Five RSD-15s survive in preservation; all are ex-Santa Fe units.
- Santa Fe #843 is preserved at the Arkansas Railroad Museum in Pine Bluff, Arkansas.
- Santa Fe #9820 is preserved at the California State Railroad Museum in Sacramento, but is not publicly displayed.
- Austin and Texas Central #442 (ex-ATSF #842) is preserved at the Austin Steam Train Association (ASTA) in Cedar Park, Texas. It's painted in a modified Southern Pacific "Black Widow" scheme. As of 2024, it is out of service undergoing repairs
- Green Bay and Western #2407 (ex-ATSF #841) is preserved and operational at the Illinois Railway Museum.
- Utah Railway #401 (ex-ATSF #823) is preserved at the Utah State Railroad Museum in Ogden, Utah.
- The RSD-17 demonstrator, Canadian Pacific #8921, is preserved at the Elgin County Railway Museum, St. Thomas, Ontario, Canada.

== Models ==
The RSD-15 has been produced in N scale by Mehano of Yugoslavia and Broadway Limited of the United States.

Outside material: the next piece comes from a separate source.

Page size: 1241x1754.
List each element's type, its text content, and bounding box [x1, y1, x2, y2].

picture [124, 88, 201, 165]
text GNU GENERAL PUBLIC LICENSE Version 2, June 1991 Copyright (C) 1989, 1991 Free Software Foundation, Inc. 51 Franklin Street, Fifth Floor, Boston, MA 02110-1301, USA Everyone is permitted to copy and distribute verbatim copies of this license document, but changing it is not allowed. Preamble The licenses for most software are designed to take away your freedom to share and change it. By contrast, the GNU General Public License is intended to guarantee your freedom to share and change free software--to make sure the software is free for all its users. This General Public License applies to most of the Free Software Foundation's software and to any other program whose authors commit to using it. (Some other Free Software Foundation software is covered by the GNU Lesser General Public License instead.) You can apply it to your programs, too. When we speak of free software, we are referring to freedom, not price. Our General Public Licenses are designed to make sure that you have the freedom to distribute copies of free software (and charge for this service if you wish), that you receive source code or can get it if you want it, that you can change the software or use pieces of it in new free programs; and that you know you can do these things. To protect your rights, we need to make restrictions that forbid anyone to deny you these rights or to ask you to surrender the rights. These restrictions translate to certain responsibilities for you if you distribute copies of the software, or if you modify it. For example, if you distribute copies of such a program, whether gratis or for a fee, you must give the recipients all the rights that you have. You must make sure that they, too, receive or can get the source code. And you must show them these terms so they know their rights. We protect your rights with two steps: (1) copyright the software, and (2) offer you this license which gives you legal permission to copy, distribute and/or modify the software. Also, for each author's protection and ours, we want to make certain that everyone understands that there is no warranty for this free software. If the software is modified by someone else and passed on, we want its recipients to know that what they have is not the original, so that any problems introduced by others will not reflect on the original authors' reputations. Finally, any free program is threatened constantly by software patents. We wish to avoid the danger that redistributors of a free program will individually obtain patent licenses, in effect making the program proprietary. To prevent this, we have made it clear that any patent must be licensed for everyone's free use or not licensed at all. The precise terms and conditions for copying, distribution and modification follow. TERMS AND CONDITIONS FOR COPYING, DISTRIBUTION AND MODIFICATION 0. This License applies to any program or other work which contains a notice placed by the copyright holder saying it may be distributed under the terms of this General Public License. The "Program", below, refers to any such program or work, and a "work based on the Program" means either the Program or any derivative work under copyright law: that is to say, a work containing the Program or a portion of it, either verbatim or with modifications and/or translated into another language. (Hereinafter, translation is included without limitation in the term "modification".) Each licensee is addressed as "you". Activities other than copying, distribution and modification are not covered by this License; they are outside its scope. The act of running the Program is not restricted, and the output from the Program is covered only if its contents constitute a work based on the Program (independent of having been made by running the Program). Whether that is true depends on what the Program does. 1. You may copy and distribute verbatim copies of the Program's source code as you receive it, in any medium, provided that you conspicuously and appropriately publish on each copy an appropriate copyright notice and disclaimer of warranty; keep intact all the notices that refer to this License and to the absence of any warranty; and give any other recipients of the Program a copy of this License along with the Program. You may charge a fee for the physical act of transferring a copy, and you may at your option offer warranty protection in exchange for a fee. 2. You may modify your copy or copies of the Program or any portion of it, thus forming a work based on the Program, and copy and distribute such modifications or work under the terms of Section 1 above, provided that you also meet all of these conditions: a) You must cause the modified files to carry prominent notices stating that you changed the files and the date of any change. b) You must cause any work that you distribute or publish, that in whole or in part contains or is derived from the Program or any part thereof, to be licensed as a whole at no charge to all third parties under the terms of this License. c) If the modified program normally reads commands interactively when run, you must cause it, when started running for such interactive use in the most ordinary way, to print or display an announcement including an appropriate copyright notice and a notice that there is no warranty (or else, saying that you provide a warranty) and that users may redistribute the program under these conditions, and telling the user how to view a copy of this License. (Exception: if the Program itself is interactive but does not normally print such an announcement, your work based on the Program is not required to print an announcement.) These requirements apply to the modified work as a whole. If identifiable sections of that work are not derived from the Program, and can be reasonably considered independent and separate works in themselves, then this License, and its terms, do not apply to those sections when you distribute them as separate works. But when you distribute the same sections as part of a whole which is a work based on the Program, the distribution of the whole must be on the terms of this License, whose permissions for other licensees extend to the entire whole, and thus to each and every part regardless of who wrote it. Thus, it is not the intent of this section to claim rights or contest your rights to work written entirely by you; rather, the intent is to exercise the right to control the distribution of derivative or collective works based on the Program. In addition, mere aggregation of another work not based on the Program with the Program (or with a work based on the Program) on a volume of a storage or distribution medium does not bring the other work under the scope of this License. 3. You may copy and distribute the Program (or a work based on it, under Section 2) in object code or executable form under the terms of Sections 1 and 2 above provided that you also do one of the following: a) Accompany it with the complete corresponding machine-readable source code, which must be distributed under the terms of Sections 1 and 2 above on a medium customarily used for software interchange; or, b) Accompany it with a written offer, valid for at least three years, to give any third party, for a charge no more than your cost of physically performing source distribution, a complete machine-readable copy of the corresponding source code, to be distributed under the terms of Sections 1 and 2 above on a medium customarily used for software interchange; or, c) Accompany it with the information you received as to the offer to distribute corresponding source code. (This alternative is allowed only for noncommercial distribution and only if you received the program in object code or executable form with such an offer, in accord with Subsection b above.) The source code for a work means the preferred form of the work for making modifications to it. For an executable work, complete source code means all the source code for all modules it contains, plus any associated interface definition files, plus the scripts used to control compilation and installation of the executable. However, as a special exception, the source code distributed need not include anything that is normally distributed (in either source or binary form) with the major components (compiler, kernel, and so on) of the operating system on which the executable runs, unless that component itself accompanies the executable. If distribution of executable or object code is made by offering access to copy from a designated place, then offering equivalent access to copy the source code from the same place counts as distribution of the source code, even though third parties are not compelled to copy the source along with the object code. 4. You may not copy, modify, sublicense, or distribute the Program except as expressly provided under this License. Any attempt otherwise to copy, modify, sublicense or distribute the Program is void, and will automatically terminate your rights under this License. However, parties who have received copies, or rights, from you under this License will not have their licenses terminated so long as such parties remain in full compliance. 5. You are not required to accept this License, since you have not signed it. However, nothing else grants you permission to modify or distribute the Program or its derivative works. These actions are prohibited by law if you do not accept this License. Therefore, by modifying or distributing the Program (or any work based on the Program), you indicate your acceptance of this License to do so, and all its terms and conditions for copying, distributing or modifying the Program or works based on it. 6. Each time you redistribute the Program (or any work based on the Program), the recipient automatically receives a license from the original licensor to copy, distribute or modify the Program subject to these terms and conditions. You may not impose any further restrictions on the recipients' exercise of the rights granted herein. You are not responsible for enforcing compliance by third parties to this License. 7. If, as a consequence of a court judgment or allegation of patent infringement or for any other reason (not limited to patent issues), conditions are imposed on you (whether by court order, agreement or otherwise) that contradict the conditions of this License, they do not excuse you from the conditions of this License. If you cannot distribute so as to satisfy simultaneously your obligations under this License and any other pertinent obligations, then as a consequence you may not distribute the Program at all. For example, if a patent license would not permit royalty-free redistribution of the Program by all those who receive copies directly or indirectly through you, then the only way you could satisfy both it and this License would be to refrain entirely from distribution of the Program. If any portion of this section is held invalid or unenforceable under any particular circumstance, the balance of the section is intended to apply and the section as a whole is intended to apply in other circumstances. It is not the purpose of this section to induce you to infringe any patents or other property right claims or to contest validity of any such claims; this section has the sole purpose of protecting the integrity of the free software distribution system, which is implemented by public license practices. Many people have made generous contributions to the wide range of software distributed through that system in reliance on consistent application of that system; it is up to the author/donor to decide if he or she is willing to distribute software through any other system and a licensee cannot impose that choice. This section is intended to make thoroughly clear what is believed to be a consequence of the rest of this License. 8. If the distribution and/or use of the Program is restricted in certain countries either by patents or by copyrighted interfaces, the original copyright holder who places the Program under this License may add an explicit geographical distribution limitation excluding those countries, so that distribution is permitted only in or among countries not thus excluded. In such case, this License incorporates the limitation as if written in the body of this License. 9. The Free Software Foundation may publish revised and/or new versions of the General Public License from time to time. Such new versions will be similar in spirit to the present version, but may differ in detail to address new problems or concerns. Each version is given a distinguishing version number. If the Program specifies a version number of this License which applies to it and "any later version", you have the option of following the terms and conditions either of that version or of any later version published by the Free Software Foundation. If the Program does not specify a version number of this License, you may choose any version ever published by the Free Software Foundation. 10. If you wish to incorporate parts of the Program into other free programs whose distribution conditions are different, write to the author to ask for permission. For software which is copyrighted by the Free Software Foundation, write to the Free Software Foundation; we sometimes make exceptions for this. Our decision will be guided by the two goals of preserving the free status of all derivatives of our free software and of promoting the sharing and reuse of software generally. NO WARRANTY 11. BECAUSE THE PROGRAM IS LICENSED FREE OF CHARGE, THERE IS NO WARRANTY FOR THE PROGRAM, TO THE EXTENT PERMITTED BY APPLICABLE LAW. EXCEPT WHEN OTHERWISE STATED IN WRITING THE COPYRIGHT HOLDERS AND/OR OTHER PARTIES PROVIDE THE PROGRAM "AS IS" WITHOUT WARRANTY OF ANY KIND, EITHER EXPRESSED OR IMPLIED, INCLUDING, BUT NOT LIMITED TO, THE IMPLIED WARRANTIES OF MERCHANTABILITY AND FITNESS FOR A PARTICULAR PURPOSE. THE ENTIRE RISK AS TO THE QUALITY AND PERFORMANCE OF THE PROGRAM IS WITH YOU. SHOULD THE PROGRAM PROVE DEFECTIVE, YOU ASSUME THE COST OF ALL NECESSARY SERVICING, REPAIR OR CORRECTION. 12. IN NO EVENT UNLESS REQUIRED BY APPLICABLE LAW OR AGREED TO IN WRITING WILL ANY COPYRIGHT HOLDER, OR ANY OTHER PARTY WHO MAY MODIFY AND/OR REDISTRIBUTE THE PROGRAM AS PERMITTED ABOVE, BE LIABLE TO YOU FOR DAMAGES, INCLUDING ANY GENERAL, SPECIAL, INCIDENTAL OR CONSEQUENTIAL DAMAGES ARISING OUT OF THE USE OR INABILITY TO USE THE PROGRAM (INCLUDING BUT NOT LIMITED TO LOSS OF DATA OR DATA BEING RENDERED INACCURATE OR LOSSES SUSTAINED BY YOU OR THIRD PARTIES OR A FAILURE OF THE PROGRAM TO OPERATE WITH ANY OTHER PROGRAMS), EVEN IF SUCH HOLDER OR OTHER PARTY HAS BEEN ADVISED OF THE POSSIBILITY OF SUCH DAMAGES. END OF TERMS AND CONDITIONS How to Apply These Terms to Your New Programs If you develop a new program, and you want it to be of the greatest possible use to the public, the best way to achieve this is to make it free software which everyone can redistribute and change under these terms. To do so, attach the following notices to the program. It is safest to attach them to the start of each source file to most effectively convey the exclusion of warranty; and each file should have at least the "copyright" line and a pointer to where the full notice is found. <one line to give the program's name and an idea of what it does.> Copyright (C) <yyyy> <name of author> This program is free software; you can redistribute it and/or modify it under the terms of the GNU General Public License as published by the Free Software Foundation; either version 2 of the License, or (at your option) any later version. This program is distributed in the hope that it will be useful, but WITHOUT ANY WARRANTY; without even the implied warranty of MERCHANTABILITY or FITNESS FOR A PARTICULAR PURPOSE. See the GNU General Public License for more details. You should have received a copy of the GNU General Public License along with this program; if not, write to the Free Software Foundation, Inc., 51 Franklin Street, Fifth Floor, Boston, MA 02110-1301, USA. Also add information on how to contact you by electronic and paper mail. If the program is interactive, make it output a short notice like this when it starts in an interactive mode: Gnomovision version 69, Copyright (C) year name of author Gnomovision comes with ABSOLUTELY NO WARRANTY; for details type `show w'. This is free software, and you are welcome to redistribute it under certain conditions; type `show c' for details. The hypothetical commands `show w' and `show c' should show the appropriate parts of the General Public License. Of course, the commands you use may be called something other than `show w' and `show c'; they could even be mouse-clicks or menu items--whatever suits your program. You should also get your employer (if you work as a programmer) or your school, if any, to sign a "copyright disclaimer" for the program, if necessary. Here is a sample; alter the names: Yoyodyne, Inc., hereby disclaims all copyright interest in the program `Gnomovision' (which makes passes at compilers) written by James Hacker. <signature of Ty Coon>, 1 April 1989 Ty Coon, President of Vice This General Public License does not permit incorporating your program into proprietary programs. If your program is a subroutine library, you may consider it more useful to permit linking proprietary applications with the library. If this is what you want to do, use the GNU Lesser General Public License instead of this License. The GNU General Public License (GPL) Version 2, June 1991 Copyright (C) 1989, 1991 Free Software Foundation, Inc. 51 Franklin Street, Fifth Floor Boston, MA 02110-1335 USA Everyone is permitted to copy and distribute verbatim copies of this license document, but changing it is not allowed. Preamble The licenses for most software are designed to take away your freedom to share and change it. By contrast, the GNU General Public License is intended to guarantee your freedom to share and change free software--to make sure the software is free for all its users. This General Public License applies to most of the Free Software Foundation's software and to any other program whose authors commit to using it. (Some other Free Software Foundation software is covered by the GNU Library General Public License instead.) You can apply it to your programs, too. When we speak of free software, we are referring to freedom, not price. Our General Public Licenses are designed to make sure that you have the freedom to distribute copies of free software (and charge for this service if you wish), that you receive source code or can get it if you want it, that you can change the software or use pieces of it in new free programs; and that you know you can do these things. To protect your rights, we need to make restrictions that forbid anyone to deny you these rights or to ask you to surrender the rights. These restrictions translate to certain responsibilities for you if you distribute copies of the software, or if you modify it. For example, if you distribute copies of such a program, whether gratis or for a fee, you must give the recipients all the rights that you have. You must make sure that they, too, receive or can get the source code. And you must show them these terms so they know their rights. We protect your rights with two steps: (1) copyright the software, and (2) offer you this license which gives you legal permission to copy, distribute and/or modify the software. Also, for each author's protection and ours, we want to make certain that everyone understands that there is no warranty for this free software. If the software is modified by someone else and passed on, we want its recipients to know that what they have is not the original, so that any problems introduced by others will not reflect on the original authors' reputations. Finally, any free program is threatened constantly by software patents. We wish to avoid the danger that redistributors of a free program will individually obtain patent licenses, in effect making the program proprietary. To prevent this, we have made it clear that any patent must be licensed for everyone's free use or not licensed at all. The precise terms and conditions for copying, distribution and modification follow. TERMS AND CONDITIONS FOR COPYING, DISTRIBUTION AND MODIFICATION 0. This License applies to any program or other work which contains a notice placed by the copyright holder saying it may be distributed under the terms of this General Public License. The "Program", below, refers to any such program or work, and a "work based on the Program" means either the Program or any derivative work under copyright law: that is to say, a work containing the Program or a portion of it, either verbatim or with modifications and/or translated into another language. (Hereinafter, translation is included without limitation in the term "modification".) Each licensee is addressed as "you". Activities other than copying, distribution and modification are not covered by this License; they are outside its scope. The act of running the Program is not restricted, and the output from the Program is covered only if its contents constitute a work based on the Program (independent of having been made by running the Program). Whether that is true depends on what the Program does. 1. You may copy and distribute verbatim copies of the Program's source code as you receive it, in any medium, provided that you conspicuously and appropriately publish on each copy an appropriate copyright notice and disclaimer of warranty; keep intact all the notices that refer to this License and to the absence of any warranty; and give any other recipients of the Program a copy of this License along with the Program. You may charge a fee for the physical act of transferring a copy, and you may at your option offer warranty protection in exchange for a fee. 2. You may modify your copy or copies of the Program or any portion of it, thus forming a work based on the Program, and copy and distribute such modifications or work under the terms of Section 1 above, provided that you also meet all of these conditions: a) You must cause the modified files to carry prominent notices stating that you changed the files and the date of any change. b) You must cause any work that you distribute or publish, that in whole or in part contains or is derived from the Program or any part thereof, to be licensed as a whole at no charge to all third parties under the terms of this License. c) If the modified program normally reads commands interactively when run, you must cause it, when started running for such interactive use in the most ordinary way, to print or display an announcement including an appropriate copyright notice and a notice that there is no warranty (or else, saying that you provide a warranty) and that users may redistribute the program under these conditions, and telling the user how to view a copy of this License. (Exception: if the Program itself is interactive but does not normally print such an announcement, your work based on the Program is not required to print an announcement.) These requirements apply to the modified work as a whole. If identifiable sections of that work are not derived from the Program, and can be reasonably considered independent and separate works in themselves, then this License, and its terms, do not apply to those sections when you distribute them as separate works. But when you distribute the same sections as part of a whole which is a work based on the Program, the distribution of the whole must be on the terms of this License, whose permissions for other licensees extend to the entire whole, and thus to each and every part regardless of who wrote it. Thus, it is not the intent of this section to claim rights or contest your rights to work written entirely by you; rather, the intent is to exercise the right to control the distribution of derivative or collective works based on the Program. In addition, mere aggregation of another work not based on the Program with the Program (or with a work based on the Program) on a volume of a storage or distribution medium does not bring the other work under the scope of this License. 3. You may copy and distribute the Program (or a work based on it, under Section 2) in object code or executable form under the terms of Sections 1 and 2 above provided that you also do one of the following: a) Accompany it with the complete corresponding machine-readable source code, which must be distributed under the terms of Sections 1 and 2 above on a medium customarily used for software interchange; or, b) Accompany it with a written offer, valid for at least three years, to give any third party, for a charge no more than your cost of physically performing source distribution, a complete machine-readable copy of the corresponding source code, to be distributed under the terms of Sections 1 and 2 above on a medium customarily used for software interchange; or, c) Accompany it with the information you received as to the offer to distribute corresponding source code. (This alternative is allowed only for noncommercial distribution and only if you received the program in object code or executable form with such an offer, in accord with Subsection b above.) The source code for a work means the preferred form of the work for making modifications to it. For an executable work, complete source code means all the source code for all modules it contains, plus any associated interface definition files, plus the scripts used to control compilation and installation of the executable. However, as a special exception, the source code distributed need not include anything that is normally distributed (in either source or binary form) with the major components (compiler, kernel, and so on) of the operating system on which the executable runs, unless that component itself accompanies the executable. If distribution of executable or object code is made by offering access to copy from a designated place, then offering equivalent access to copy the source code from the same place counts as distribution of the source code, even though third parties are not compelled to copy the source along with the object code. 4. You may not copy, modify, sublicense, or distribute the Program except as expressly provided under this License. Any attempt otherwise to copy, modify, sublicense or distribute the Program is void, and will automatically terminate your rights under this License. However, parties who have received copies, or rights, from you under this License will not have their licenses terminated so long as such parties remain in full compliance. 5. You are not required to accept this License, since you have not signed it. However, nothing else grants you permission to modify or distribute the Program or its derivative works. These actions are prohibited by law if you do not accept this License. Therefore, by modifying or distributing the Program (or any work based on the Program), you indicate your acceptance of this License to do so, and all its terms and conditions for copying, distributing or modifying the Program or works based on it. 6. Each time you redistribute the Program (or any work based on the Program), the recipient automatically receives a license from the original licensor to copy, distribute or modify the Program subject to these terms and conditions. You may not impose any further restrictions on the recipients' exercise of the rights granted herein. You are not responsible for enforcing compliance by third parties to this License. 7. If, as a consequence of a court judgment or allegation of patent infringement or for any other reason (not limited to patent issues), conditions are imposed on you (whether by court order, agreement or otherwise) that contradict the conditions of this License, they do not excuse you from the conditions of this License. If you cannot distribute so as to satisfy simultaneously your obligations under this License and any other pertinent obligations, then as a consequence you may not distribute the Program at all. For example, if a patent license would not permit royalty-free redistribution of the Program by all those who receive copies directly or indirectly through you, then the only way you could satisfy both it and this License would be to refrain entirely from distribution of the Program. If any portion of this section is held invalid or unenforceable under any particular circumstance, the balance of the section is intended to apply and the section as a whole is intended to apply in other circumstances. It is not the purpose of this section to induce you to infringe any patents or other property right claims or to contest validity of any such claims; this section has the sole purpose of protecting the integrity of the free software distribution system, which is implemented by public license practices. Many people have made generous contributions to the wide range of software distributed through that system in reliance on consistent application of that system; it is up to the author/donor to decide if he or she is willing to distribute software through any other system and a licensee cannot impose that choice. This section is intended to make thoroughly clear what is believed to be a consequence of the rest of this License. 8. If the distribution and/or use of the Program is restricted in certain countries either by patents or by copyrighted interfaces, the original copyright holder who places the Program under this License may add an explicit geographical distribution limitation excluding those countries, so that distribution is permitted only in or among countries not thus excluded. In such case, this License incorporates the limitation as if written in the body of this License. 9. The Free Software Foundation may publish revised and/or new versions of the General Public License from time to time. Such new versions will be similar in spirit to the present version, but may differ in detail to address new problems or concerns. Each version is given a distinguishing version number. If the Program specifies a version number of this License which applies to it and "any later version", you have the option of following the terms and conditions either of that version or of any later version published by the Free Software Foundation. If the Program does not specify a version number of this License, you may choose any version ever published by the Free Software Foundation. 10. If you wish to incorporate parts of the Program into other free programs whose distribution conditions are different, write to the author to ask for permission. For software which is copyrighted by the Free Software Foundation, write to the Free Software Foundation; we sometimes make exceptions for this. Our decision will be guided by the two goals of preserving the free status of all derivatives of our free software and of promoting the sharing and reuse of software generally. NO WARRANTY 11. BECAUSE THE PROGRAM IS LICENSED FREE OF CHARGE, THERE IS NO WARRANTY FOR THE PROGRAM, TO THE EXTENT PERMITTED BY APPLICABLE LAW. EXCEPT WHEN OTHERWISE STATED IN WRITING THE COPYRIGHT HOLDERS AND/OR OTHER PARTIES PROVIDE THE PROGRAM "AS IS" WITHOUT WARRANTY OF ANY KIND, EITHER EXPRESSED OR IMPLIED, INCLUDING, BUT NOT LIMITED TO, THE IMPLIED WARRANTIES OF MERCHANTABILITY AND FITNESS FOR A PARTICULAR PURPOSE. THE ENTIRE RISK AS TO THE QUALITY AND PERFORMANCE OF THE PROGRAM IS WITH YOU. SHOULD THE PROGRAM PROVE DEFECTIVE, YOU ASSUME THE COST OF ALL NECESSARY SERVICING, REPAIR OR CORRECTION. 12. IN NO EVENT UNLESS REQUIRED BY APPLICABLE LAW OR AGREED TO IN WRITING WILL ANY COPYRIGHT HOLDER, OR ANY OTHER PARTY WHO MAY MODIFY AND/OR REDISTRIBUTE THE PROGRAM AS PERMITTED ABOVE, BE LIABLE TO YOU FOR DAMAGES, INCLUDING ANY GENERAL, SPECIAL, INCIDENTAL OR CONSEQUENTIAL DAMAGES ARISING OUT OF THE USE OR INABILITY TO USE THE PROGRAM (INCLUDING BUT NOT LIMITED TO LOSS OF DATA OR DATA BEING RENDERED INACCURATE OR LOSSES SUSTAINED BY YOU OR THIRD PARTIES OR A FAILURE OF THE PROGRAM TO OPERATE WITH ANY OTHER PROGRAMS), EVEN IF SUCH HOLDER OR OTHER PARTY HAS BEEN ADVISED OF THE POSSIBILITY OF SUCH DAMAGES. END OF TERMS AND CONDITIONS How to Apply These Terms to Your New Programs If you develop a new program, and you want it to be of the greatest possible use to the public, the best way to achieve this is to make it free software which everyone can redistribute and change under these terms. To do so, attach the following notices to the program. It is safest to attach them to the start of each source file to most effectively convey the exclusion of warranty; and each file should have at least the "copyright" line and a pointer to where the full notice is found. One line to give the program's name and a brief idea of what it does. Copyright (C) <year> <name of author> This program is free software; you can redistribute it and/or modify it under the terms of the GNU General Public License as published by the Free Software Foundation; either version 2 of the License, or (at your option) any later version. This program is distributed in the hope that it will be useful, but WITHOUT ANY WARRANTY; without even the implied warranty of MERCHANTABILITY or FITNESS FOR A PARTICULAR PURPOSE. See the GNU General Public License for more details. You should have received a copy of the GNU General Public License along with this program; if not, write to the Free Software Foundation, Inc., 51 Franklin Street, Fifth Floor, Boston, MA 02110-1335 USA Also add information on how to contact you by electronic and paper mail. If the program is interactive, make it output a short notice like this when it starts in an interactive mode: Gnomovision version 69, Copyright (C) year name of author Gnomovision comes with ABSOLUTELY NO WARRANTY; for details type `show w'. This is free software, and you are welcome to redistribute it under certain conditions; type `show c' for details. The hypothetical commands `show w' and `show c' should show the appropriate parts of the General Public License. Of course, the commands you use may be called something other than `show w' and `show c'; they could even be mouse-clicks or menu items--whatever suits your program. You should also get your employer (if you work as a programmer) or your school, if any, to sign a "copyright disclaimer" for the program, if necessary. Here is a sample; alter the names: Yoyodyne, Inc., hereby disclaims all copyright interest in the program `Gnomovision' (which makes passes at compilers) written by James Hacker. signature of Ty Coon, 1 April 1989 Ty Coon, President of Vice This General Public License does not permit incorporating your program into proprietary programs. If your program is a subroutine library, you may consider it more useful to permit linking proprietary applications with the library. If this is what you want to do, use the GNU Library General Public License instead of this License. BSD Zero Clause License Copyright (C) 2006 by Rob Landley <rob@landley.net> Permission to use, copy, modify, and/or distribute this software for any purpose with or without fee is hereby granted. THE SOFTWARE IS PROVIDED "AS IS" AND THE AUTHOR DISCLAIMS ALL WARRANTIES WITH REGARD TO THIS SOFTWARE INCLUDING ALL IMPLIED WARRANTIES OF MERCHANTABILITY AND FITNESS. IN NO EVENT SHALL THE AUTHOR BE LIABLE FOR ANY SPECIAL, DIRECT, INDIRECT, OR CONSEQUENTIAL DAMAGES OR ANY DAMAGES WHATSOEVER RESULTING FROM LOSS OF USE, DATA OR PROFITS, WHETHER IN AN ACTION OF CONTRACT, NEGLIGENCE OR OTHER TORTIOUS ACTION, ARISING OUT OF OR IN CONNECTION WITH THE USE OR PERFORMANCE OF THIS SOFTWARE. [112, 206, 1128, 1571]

The RSD-15 has been produced in HO scale by Broadway Limited Imports and handmade brass. Alco Models (DL600b) high and Low hoods. Also (Overland Models).

The RSD-15 has been produced in O scale by Atlas O in their Trainman line.

The RSD-17 has not been mass-produced in any scale; however, in 2008 Broadway Limited Imports did produce a limited run of the high-hood CP 8921 in HO scale.